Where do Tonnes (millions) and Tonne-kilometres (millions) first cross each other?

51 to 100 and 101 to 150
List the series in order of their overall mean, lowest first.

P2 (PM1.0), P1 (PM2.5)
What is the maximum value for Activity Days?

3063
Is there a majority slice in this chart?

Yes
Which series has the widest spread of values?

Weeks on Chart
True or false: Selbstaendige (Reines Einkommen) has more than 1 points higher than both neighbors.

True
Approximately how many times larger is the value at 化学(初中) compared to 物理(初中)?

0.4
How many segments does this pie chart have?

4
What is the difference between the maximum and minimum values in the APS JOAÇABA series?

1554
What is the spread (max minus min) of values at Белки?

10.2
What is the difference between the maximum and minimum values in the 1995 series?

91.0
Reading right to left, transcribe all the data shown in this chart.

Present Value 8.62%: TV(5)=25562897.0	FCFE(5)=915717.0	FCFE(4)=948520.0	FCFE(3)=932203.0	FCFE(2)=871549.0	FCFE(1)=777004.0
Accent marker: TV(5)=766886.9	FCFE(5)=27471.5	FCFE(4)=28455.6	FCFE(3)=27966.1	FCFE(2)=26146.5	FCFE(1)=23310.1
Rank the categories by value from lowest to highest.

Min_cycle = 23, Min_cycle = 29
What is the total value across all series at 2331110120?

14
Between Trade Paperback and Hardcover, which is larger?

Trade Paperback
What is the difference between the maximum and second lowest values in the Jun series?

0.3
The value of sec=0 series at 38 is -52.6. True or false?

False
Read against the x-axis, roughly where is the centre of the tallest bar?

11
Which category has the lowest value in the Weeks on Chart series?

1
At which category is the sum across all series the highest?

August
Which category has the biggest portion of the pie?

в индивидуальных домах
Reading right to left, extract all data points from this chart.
________________________________________
> _GOAL OF THE EXERCISE_
Turn every line of the records above into a numbered list, one line per item, and drop the blank lines.

> _OUTPUT_
1. Where do Tonnes (millions) and Tonne-kilometres (millions) first cross each other?
2. 51 to 100 and 101 to 150
3. List the series in order of their overall mean, lowest first.
4. P2 (PM1.0), P1 (PM2.5)
5. What is the maximum value for Activity Days?
6. 3063
7. Is there a majority slice in this chart?
8. Yes
9. Which series has the widest spread of values?
10. Weeks on Chart
11. True or false: Selbstaendige (Reines Einkommen) has more than 1 points higher than both neighbors.
12. True
13. Approximately how many times larger is the value at 化学(初中) compared to 物理(初中)?
14. 0.4
15. How many segments does this pie chart have?
16. 4
17. What is the difference between the maximum and minimum values in the APS JOAÇABA series?
18. 1554
19. What is the spread (max minus min) of values at Белки?
20. 10.2
21. What is the difference between the maximum and minimum values in the 1995 series?
22. 91.0
23. Reading right to left, transcribe all the data shown in this chart.
24. Present Value 8.62%: TV(5)=25562897.0	FCFE(5)=915717.0	FCFE(4)=948520.0	FCFE(3)=932203.0	FCFE(2)=871549.0	FCFE(1)=777004.0
25. Accent marker: TV(5)=766886.9	FCFE(5)=27471.5	FCFE(4)=28455.6	FCFE(3)=27966.1	FCFE(2)=26146.5	FCFE(1)=23310.1
26. Rank the categories by value from lowest to highest.
27. Min_cycle = 23, Min_cycle = 29
28. What is the total value across all series at 2331110120?
29. 14
30. Between Trade Paperback and Hardcover, which is larger?
31. Trade Paperback
32. What is the difference between the maximum and second lowest values in the Jun series?
33. 0.3
34. The value of sec=0 series at 38 is -52.6. True or false?
35. False
36. Read against the x-axis, roughly where is the centre of the tallest bar?
37. 11
38. Which category has the lowest value in the Weeks on Chart series?
39. 1
40. At which category is the sum across all series the highest?
41. August
42. Which category has the biggest portion of the pie?
43. в индивидуальных домах
44. Reading right to left, extract all data points from this chart.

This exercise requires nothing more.